§ What is needed
Lines from the one with "38 268 15.62" up to and including the one with "1126 398 727" are to be copied exactly from the records below, without their pictures.

§ Records provided
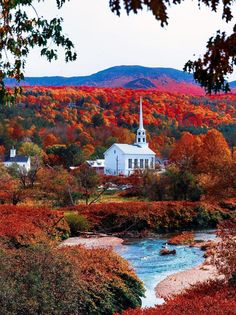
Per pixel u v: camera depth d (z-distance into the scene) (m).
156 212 56.69
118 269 23.23
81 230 49.59
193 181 68.69
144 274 32.12
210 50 5.02
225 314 14.52
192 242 45.56
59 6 11.14
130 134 182.00
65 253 20.44
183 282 29.38
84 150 146.50
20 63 11.41
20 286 15.97
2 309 15.07
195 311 14.91
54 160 113.44
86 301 19.36
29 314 15.73
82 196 69.25
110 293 20.95
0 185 67.69
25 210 46.94
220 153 87.94
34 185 69.62
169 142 183.75
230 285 20.20
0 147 142.12
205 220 58.84
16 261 17.61
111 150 121.38
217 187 61.16
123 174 111.56
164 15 4.01
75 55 11.59
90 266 21.81
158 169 87.56
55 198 64.75
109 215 54.34
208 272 31.73
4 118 172.75
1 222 36.97
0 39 10.96
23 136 164.00
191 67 5.14
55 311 16.69
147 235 52.19
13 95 11.85
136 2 3.98
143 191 73.88
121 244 45.72
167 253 39.75
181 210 58.56
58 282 17.38
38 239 32.16
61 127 187.38
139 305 22.28
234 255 21.97
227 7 4.69
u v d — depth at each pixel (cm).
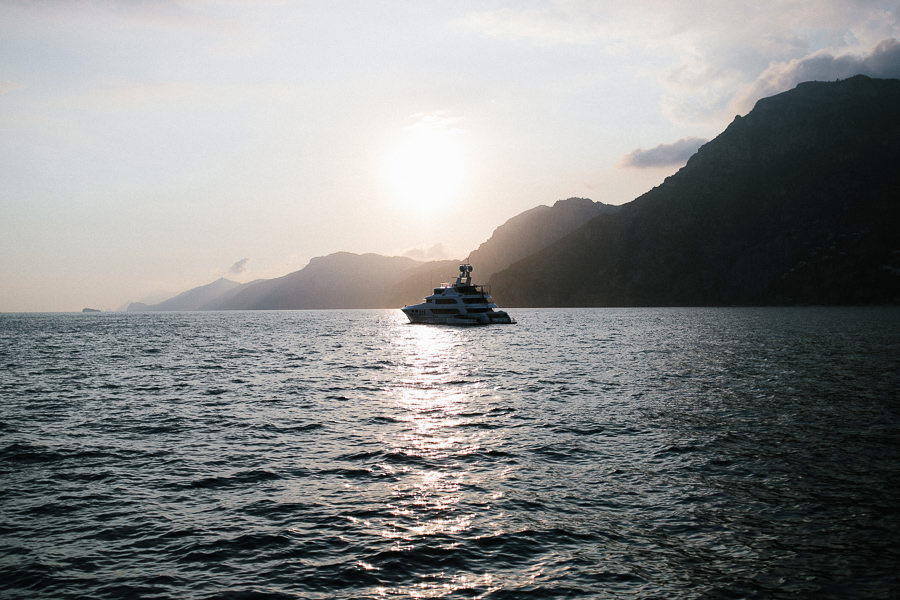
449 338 8831
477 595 1020
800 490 1529
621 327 11062
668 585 1045
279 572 1120
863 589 1012
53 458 1966
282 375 4362
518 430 2333
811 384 3356
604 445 2053
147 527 1351
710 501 1466
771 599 987
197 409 2905
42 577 1099
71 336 10631
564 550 1202
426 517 1398
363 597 1019
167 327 15125
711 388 3297
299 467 1847
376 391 3503
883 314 15288
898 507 1394
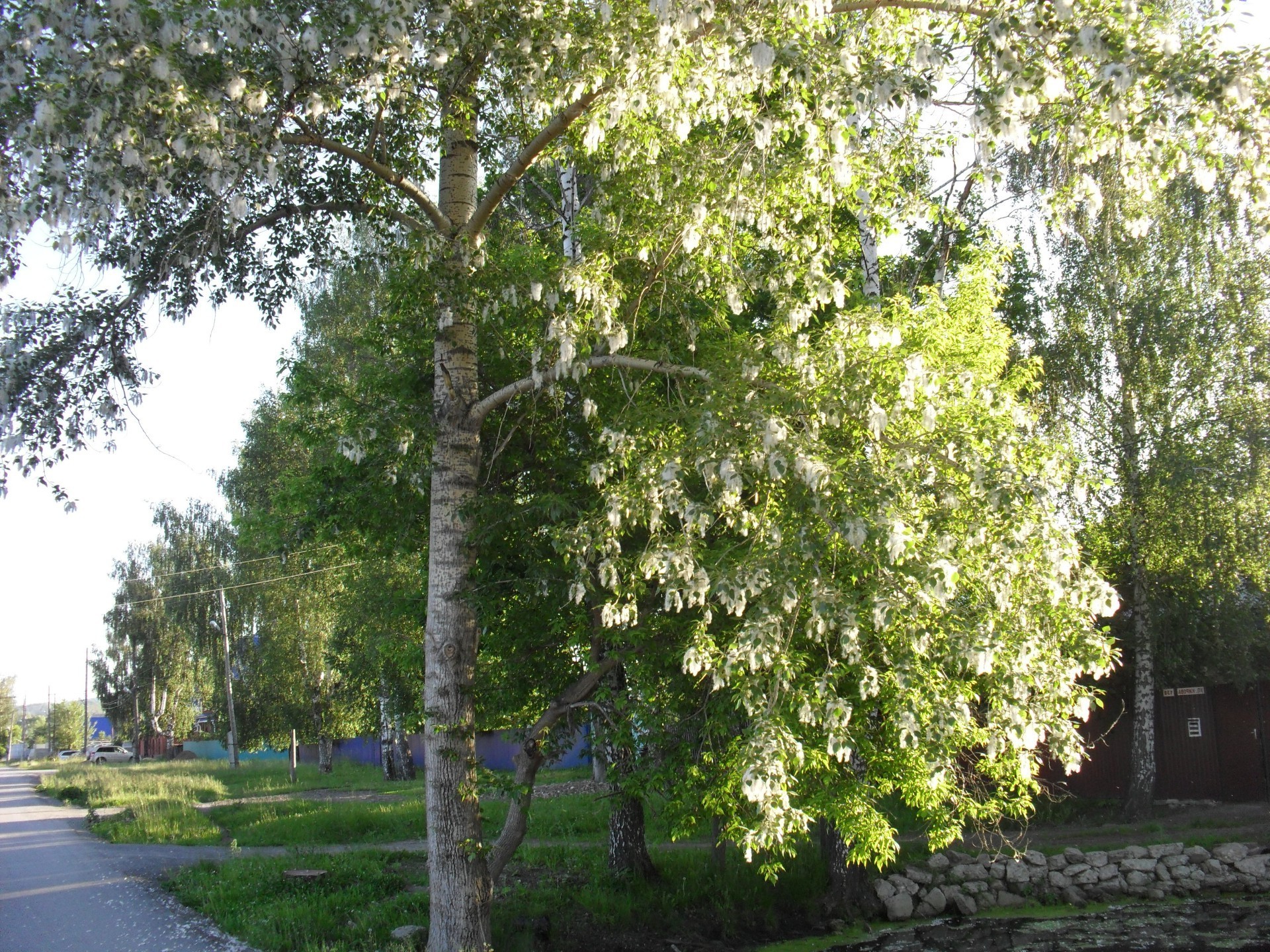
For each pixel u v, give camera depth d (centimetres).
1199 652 1809
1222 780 1856
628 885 1209
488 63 937
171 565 3950
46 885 1291
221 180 761
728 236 834
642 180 874
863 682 623
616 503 685
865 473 598
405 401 1048
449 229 931
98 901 1179
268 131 789
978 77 710
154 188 800
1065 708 651
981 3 671
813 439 625
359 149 995
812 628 631
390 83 864
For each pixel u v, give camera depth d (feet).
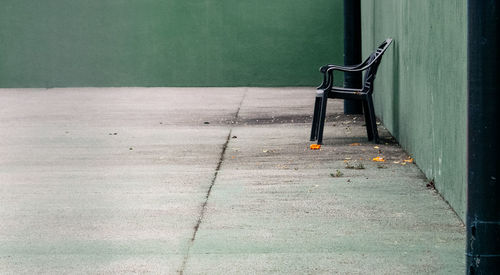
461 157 18.20
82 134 35.35
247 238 17.48
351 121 37.99
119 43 60.34
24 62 60.80
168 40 60.13
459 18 18.26
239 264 15.61
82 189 23.22
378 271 14.98
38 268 15.62
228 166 26.48
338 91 30.63
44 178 25.05
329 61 59.31
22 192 22.93
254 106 46.19
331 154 28.25
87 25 60.44
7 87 60.85
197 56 60.18
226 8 59.57
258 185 23.15
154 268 15.49
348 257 15.90
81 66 60.70
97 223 19.12
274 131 35.06
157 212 20.12
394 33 31.63
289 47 59.52
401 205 20.13
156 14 59.93
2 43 60.64
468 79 10.94
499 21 10.61
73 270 15.46
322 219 18.98
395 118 31.50
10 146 32.04
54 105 48.32
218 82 60.29
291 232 17.90
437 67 21.34
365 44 45.37
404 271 14.94
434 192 21.54
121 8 60.08
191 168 26.30
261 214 19.62
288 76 59.72
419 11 24.79
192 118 40.63
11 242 17.54
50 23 60.49
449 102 19.60
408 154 27.61
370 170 24.94
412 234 17.44
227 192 22.31
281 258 15.94
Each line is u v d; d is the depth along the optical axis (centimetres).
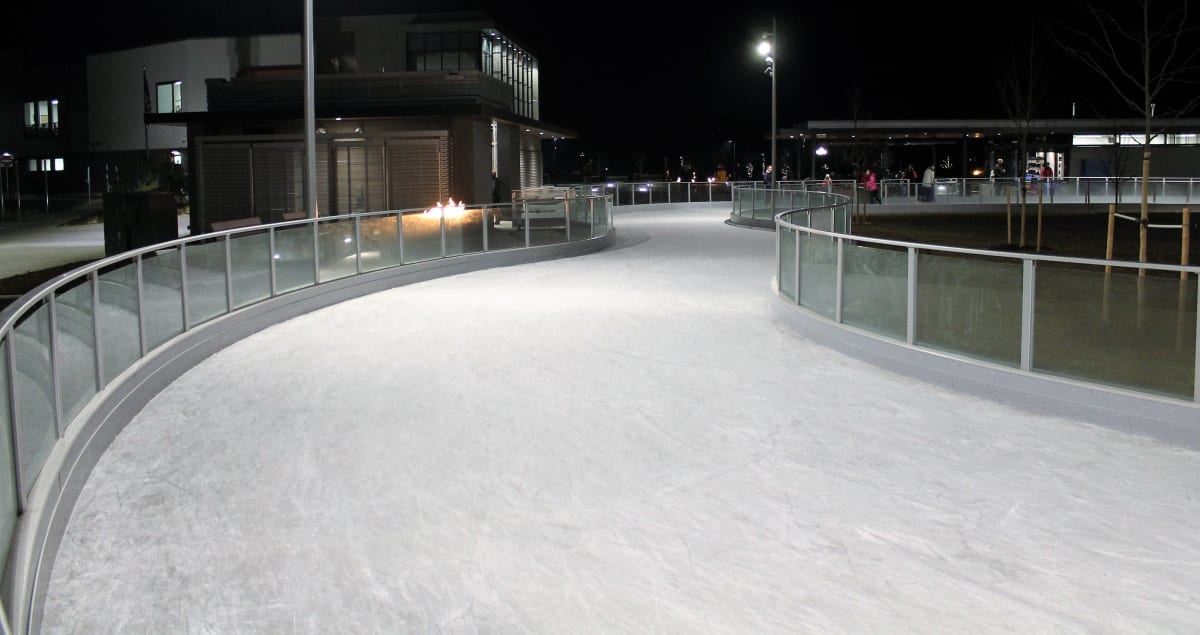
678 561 500
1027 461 662
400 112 2752
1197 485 609
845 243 1045
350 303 1425
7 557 444
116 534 548
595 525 552
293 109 2839
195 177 2869
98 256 2888
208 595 468
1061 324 781
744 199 3200
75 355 657
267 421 782
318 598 461
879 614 439
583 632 423
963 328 873
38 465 535
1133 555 504
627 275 1766
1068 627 425
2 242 3594
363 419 786
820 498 593
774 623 430
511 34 4088
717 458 677
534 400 842
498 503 590
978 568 489
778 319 1256
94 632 433
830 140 4972
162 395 870
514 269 1883
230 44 5022
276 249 1262
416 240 1689
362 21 3850
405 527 552
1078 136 4550
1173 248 2556
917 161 6838
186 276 996
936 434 730
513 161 3491
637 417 785
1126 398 727
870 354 982
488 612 443
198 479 642
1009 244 2688
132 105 5462
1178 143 4462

§ Result of the exercise
38 268 15.62
228 166 26.48
338 91 30.63
44 178 25.05
329 61 59.31
22 192 22.93
254 106 46.19
331 154 28.25
87 25 60.44
7 87 60.85
197 56 60.18
226 8 59.57
258 185 23.15
154 268 15.49
348 257 15.90
81 66 60.70
97 223 19.12
274 131 35.06
157 212 20.12
394 33 31.63
289 47 59.52
401 205 20.13
156 14 59.93
2 43 60.64
468 79 10.94
499 21 10.61
73 270 15.46
322 219 18.98
395 118 31.50
10 146 32.04
54 105 48.32
218 82 60.29
291 232 17.90
437 67 21.34
365 44 45.37
404 271 14.94
434 192 21.54
121 8 60.08
191 168 26.30
261 214 19.62
288 76 59.72
419 11 24.79
192 118 40.63
11 242 17.54
50 23 60.49
449 102 19.60
408 154 27.61
370 170 24.94
412 234 17.44
227 192 22.31
281 258 15.94
Each line is u v d; d is the depth along the optical axis (centimetres).
678 561 500
1027 461 662
400 112 2752
1197 485 609
845 243 1045
350 303 1425
7 557 444
116 534 548
595 525 552
293 109 2839
195 177 2869
98 256 2888
208 595 468
1061 324 781
744 199 3200
75 355 657
267 421 782
318 598 461
879 614 439
583 632 423
963 328 873
38 465 535
1133 555 504
627 275 1766
1068 627 425
2 242 3594
363 419 786
820 498 593
774 623 430
511 34 4088
717 458 677
534 400 842
498 503 590
978 568 489
778 319 1256
94 632 433
830 140 4972
162 395 870
514 269 1883
230 44 5022
276 249 1262
416 240 1689
362 21 3850
405 527 552
1078 136 4550
1173 248 2556
917 161 6838
186 276 996
936 434 730
513 161 3491
637 417 785
1126 398 727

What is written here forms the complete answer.